Elon Musk has announced plans to colonize Mars in the near future and NASA is planning a manned mission to the red planet in the 2030’s, but for some reason we aren’t talking about Venus.
The second planet in our solar system, Venus, is much closer than Mars, has Earthlike gravity, and a heavier atmosphere could offer better protection to interplanetary settlers than the red planet.
It’s so similar to our planet it’s been nicknamed “Earth’s twin next door,” so why isn’t anyone talking about colonizing Venus, sometimes lovingly referred to as the Evening Star. Gabe Perez-Giz and the people over at PBS’s popular web series SpaceTime say it all has to do with something they call Surfacism.
“Ever since the days of seafaring exploration we’ve had an obsession with landing on the surface of things. If you don’t plant a flag on something it’s almost like having gotten there doesn’t count.”
Venus is 8.7 million miles closer to our planet than Mars meaning a spaceflight from Earth would be 30 to 50 percent shorter, which is why we sent probes to Venus long before we sent them to the red planet.
It also means a manned mission to the second planet in the solar system would require significantly less fuel, food, and supplies for astronauts and potential settlers, which would translate into a cheaper trip. That has real meaning if mankind ever intends to establish offworld colonies and become a two planet species.
The thick atmosphere on Venus would protect astronauts better than the thin layer of protection offered by the red planet and the presence of carbon dioxide means colonists could potentially produce their own oxygen.

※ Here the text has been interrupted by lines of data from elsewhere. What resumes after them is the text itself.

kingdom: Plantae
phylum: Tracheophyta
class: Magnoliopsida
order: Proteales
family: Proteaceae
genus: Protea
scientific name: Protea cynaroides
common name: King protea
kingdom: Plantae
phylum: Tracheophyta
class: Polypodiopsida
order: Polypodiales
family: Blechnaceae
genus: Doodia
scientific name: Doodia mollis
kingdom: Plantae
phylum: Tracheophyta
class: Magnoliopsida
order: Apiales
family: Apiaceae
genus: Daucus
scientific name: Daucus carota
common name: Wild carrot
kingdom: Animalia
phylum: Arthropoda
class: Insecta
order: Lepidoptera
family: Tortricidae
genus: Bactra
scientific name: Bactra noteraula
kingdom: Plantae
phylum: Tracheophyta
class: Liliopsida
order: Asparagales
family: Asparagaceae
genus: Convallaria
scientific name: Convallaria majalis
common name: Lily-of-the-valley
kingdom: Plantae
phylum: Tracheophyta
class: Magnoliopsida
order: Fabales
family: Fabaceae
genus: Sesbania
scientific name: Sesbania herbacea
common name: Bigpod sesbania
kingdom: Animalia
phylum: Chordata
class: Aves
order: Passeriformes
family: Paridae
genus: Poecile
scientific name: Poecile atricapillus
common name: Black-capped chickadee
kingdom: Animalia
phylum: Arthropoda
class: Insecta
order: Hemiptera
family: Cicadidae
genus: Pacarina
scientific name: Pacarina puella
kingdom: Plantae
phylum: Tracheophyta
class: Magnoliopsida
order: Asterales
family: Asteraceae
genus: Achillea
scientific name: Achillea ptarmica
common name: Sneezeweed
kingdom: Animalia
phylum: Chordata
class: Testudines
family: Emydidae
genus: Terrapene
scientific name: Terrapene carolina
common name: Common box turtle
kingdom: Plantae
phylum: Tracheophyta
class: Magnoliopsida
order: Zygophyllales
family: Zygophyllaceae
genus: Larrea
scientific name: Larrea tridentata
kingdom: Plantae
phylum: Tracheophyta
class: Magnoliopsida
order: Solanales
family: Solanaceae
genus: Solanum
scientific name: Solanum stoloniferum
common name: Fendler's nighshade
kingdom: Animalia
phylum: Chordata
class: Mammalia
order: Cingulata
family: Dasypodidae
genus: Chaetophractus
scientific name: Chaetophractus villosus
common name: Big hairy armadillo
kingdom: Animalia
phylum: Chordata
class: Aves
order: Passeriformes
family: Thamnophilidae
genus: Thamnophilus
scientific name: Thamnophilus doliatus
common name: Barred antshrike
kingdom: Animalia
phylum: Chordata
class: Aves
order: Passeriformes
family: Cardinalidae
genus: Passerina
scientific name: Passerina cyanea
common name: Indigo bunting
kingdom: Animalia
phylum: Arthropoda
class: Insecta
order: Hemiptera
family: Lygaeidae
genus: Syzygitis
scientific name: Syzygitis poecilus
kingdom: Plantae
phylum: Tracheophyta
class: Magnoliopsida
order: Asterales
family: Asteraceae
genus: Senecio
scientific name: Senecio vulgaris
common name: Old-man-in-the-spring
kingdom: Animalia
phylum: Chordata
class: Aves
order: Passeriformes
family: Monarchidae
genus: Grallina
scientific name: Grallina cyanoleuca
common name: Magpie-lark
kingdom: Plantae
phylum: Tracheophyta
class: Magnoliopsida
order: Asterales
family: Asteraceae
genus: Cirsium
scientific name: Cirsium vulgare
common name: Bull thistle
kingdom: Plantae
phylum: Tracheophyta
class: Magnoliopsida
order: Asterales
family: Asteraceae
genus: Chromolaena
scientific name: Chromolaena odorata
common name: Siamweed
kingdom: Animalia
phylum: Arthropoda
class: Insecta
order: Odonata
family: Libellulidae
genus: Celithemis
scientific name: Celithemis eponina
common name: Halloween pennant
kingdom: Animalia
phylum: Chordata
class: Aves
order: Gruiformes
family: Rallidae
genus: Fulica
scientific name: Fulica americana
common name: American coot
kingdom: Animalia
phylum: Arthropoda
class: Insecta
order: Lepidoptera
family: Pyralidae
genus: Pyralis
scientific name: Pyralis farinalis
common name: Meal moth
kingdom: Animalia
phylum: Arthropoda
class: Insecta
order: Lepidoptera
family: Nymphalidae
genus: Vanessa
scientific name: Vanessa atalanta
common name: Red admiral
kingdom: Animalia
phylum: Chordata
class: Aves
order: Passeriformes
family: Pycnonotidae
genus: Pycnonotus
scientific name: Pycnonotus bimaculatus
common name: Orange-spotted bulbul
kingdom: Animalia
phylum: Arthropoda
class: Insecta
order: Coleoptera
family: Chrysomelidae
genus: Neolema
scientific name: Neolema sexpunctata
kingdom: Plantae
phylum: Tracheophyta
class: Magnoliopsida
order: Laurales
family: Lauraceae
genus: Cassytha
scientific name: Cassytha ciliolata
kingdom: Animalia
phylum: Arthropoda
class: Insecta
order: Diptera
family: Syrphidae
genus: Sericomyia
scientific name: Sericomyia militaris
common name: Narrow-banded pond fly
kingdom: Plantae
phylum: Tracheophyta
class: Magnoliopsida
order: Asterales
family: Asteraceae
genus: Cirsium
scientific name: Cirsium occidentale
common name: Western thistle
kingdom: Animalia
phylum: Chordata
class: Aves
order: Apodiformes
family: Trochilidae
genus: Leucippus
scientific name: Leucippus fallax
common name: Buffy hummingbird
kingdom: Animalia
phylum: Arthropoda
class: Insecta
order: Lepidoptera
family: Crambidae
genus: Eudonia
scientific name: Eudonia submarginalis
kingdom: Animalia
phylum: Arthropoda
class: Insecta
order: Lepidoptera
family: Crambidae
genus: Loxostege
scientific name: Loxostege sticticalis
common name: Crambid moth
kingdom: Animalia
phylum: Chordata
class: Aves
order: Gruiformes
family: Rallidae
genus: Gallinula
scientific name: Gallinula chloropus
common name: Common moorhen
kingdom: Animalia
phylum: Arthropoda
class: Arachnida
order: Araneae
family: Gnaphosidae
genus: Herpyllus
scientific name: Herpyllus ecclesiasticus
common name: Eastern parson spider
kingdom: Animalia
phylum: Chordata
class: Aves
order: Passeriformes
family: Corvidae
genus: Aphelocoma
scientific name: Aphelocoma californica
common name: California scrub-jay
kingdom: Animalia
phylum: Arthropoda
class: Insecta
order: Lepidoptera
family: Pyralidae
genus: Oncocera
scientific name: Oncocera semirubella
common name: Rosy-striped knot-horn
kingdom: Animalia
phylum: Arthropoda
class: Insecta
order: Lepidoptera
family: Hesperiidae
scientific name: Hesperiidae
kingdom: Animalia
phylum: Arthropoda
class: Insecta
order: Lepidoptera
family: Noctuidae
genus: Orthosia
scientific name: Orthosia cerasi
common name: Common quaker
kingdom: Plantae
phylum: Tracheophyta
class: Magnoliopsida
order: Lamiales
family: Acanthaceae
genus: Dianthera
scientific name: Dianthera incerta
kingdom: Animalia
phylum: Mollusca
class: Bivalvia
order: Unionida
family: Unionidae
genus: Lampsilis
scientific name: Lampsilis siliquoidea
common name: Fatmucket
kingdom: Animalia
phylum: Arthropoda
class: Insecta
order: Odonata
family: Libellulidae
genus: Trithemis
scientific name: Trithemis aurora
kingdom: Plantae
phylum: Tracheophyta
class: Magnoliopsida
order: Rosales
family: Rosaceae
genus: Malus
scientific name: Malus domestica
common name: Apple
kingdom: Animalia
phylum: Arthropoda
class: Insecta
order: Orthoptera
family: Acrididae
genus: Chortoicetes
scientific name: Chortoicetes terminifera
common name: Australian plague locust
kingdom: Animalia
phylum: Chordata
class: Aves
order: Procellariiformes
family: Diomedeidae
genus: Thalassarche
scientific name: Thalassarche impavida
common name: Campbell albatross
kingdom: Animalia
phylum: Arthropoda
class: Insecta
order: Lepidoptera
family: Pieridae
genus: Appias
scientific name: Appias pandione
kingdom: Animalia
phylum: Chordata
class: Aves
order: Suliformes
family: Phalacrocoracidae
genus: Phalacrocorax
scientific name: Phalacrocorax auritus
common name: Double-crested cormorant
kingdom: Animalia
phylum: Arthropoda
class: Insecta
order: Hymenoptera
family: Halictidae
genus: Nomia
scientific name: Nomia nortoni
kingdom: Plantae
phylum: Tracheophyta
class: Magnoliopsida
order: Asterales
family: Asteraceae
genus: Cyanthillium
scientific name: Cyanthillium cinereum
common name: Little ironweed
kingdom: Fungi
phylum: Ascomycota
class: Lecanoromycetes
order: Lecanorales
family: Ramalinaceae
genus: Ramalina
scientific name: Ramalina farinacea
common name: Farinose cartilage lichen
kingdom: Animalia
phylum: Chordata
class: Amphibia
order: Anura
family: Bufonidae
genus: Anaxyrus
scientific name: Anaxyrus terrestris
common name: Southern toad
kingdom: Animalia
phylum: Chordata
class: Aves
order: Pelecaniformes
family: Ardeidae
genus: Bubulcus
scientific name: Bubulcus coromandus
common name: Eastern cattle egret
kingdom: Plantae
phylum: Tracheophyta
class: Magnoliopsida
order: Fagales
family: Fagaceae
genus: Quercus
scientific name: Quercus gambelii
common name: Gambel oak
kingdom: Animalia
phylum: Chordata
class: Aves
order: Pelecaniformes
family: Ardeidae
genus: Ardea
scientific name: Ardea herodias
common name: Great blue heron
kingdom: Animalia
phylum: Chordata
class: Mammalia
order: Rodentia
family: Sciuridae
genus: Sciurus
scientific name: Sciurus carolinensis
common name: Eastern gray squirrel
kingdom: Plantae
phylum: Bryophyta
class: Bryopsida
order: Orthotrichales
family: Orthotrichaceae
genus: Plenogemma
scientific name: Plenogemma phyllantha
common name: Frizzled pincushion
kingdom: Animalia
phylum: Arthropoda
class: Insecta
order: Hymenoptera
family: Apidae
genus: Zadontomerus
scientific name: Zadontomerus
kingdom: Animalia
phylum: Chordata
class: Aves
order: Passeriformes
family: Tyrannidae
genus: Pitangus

The planet’s heavier gravity, much more like that of Earth than Mars could ever be, would be easier on the bodies of space explorers and prevent the bone loss present in astronauts who spend a lot of time in space.
Power is also an issue since Venus is much closer to the sun than Mars, solar panels would produce much more energy than those on the red planet.
Why not Venus?
Popular culture is enchanted with the idea of colonizing Mars; the red planet has inspired a number of books and movies, which has prompted the spacefaring nations of the world to aim for the red planet instead of Venus.
Although Venus does have a solid surface like the Earth, humans can’t land there as the temperature hovers around 842 degrees Fahrenheit, a hot day by any measurement. The surface is also under intense pressure; any spacecraft that made planetfall would be crushed like an egg.
Some 30 miles above the surface, however, the temperature and pressure become much more like Earth than any other place in the solar system, so colonists could live in cloud cities like the one run by Lando Calrissian in Star Wars.
NASA in fact designed such a living environment, essentially a blimp city, and dubbed it the High Altitude Venus Operational Concept (HAVOC), NASA aerospace engineer Christopher A. Jones told CNN.
“One concept is a lighter-than-air vehicle that could carry either a host of instruments and probes, or a habitat and ascent vehicle for a crew of two astronauts to explore Venus for up to a month.”
The idea, so far just a concept, is that astronauts could live on the blimp city 30 miles above the surface of Venus for up to 30 days and eventually could evolve into a permanent human settlement.
The manned mission to Venus could be completed in less time than it would take to send astronauts to Mars, and it could serve as a stepping-stone to the red planet, Jones told CNN.
“Eventually, a short duration human mission would allow us to gain experience having humans live at another world, with the hope that it would someday be possible to live in the atmosphere permanently.”
The main problem with the concept is sending a spacecraft to Venus that isn’t designed to land on the planet’s surface.
Any spacecraft sent to the planet would need to slow itself with aerobraking maneuvers in time to for the blimp to deploy and be inflated so the airship would float above the ground instead of plummeting to the surface and being crushed like an egg, Jones told CNN.
“With advances in technology and further refinement of the concept, missions to the Venusian atmosphere can expand humanity’s future in space.”